Ancient ship's medical chest reveals much

From Nick Squires, writing for the New Zealand Herald 

A first-aid kit found on a 2000-year-old shipwreck has provided a remarkable insight into the medicines concocted by ancient physicians to cure sailors of dysentery and other ailments.

Medicines found inside a wooden chest included pills made of ground-up vegetables, herbs and plants such as celery, onions, carrots, cabbage, alfalfa and chestnuts - all ingredients referred to in classical medical texts.

The tablets, which have miraculously survived being under water for more than two millennia, also contain extracts of parsley, nasturtium, radish, yarrow and hibiscus.

They were found in 136 tin-lined wooden vials on a 15m-long trading ship which was wrecked about 130BC off the coast of Tuscany.

Scientists believe they would have been used to treat gastrointestinal complaints suffered by sailors such as dysentery and diarrhoea.

"It's a spectacular find. They were very well sealed," said Dr Alain Touwaide, from the Smithsonian Conservation Biology Institute in Washington DC.

"The plants and vegetables were probably crushed with a mortar and pestle - we could still see the fibres in the tablets. They also contained clay, which even today is used to treat gastrointestinal problems."
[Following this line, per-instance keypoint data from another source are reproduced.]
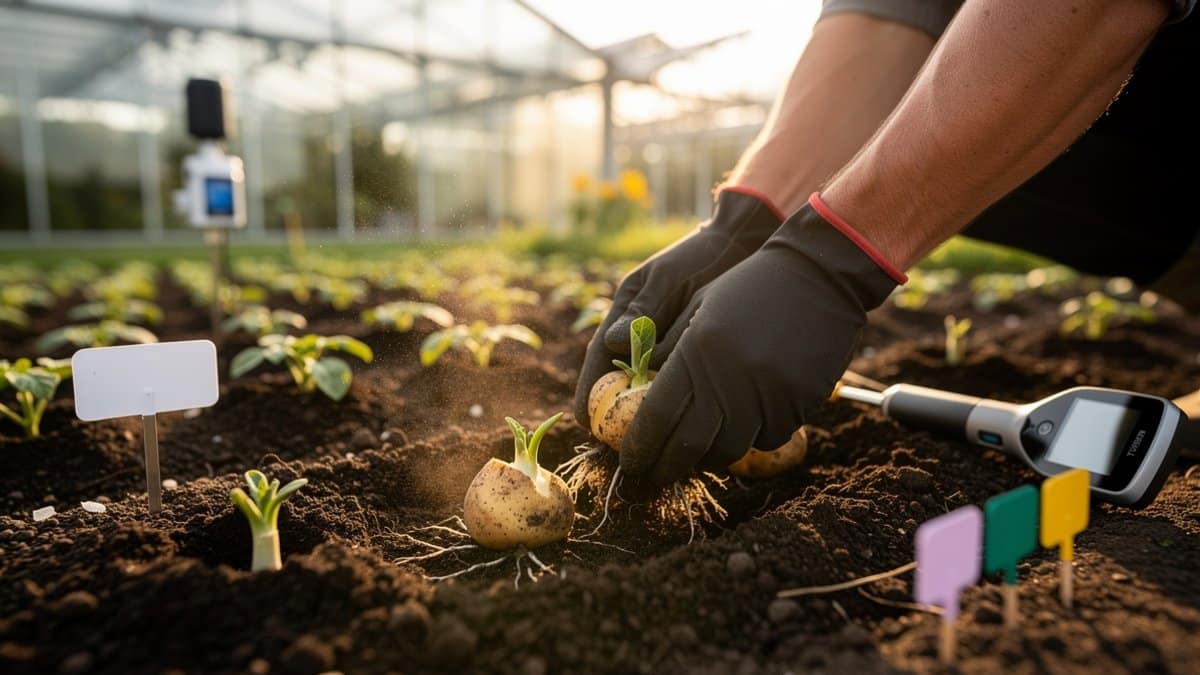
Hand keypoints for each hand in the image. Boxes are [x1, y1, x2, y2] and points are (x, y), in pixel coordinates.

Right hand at [573, 188, 783, 428]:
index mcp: (624, 318)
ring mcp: (668, 350)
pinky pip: (682, 388)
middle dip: (620, 418)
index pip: (599, 362)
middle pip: (622, 387)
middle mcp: (642, 340)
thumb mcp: (666, 280)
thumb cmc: (697, 258)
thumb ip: (643, 311)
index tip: (587, 423)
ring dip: (653, 417)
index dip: (590, 395)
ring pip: (652, 393)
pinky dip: (682, 406)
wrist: (740, 247)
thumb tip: (615, 343)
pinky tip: (692, 427)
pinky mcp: (695, 358)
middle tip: (621, 447)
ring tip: (657, 445)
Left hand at [619, 194, 905, 484]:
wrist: (818, 275)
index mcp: (698, 352)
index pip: (656, 417)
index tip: (628, 462)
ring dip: (705, 457)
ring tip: (692, 454)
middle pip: (688, 446)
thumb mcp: (697, 307)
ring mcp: (769, 396)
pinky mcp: (799, 404)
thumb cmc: (747, 287)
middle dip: (664, 467)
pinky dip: (748, 440)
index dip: (639, 447)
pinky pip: (766, 439)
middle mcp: (731, 380)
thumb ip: (667, 350)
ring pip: (728, 450)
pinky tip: (740, 426)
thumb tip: (635, 392)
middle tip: (651, 475)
The pills are the oldest-known archaeological remains of ancient pharmaceuticals.

They would have been taken with a mouthful of wine or water, or may have been dissolved and smeared on skin to treat inflammation and cuts.

Historians believe the presence of the medicine chest suggests that the ship may have had a doctor on board, or at least someone trained in rudimentary first aid.

The chest also contained spatulas, suction cups and a mortar and pestle.

The vessel was transporting amphorae of wine, glassware, ceramics and oil lamps when it sank in 18m of water between the Italian mainland and the island of Elbe.

"We still don't know whether it was Roman or Greek or Phoenician, nor do we know whether it was a long-distance trading ship operating throughout the Mediterranean or a coastal vessel," said Touwaide.
He said the discovery showed that medical knowledge contained in ancient Greek texts, and later in the writings of Roman scholars such as Pliny, was being put into practise in the Roman Empire.

The ship was discovered off the port of Piombino in 1974 and the wooden medicine box was found in 1989, but it is only now that scientists have been able to use DNA-sequencing technology to analyse the contents of the pills.

Gino Fornaciari, a paleo-pathologist from Pisa University, said: "As well as understanding
how the ancient Romans treated each other, we are learning more about what illnesses they suffered from."